Нарсуд, отказав в вызове свидетелей, признал Мухаршева виновным по ст. 154 и присудил к двум годам заключения. Врач был близок к сумасшествию. К счастью он догадался обратиться в Комитет Севера, а последний довел до сведения прокурора Верхсуда: «Прислать дело Мухаршева на просмотр в порядке надзора». — Сейчас же приговор был отменен, преследование прекращено, подписка о невыезде снята и Мухаршев отпущен на все четыре стороны. Магическое воздействие телеграммы прокурора Верхсуда показывает, насколько основательно было обвинение!

Не одни только врачи делаются жертвами. Сплетни, столкновения, склоки и вырастающие из них самые чудовищные обвинения — в глухих местностях явление частое.

Вот передо мною лежит письмо-телеграмма, отправленная на семь адресов: Наркомпрос — Бубнову, Наркомпрос — Крупской, Кремль — Смидовичу, Цекпрос, Наркомздрав, главному эксперту Лейбович, прокурору республики Крыленко.

Крик отчаяния.

Текст телеграммы такой: «Осенью приехал учительствовать Тобольский Дальний Север. Заведую школой промысловой молодежи. Наряду суровым климатом полярной тундры тяжела здесь и духовная атмосфера. На меня девятилетним советским вообще большим стажем, имеющего отзывы благодарности, также мою жену учительницу вскоре посыпались всякие нападки, пошли сплетни, инсинуации через стенные газеты, теперь даже создали против меня многосемейного мифическое уголовное дело 154 статьи ложным доносом бывшей замужней ученицы интерната школы, допрос велся односторонне запугиванием учеников. Вопреки статьи 206 УПК не дали дело просмотреть дополнить. РИК без постановления следователя спешит отстранить должности. Прошу защиты, помощи. Завшколой Бобров».

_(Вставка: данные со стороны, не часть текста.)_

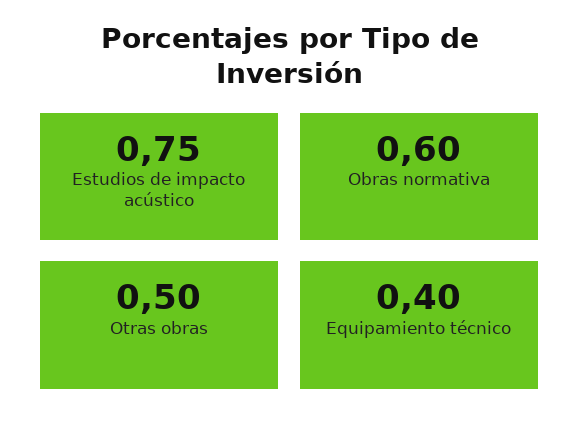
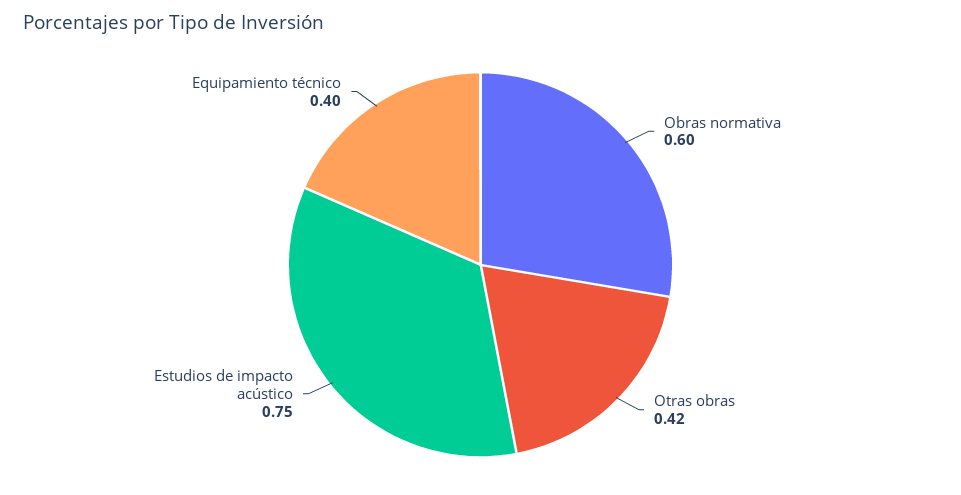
Otras obras: 0.5 -> 0.42

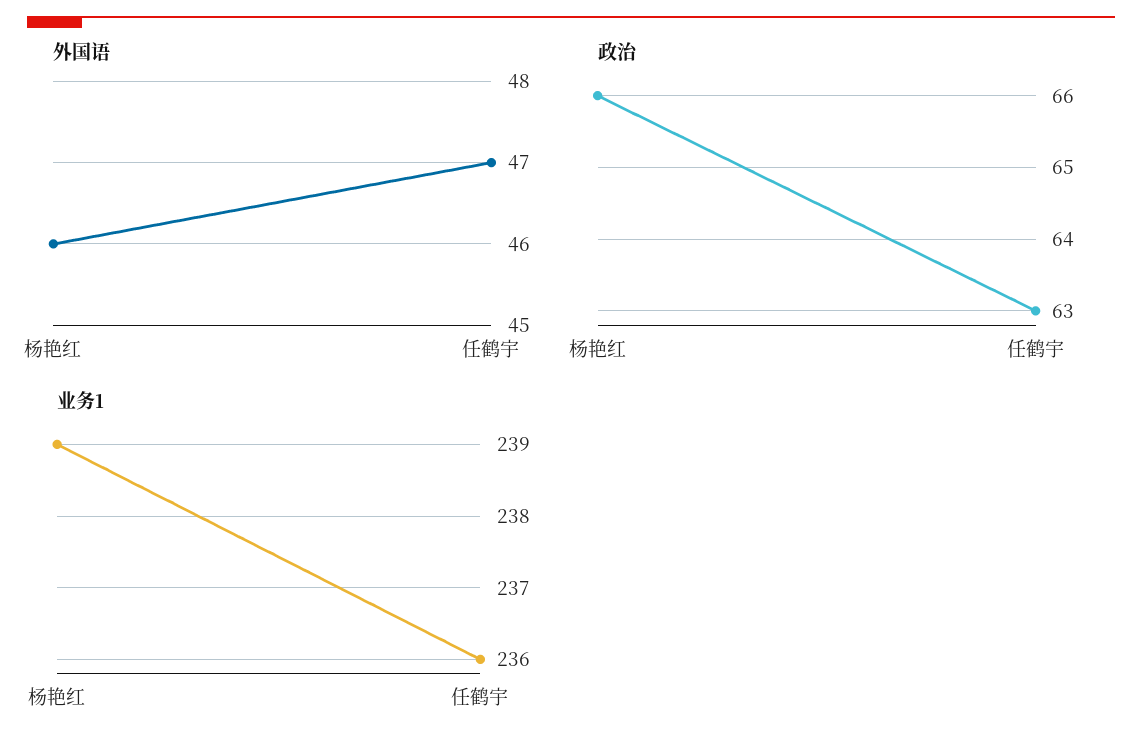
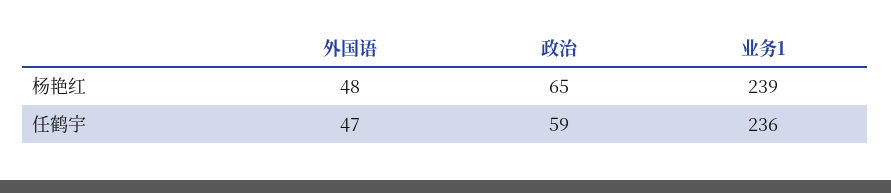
外国语, 杨艳红: 46 -> 48
政治, 杨艳红: 66 -> 65
政治, 任鹤宇: 63 -> 59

В тундру идут два типа работников: энтузиаста и рвачи. Первые, беззаветно отдавшиеся социалистическому строительству полярных окраин, составляют людской фундамент Комитета Севера. Рвачи, искатели приключений, «длинного» рубля и карьеры — людской балласт. Они осложняют и без того тяжелые условия полярной работы, они — как бы вредители Севера. Мещанин и тут затевает склоку, разлагает слабых, своим поведением дискредитирует представительствуемые идеи и учреждения. Но в тундре каждый человек на виду, будто прозрачный, это позволяет быстро распознавать их и выбрасывать за пределы тундры, в гуще населенные места, где больше шансов общественного контроля.

XII Съезд партии так формилуровал задачи по отношению к отсталым народам:

«Ряд республик и народов, не прошедших или почти не прошедших капитализма, не имеющих или почти не имеющих своего пролетариата, отставших ввиду этого в хозяйственном и культурном отношениях, не в состоянии полностью использовать права и возможности, предоставляемые им национальным равноправием, не в состоянии подняться на высшую ступень развития и догнать ушедшие вперед национальности без действительной и длительной помощи извне».

Малым народам Севера «помощь извне» необходима в первую очередь людскими кадрами.

Но и сама тундра выделяет уже туземные свои, национальные кадры людей, которые работают в привычной, родной обстановке и не знают «русских» склок.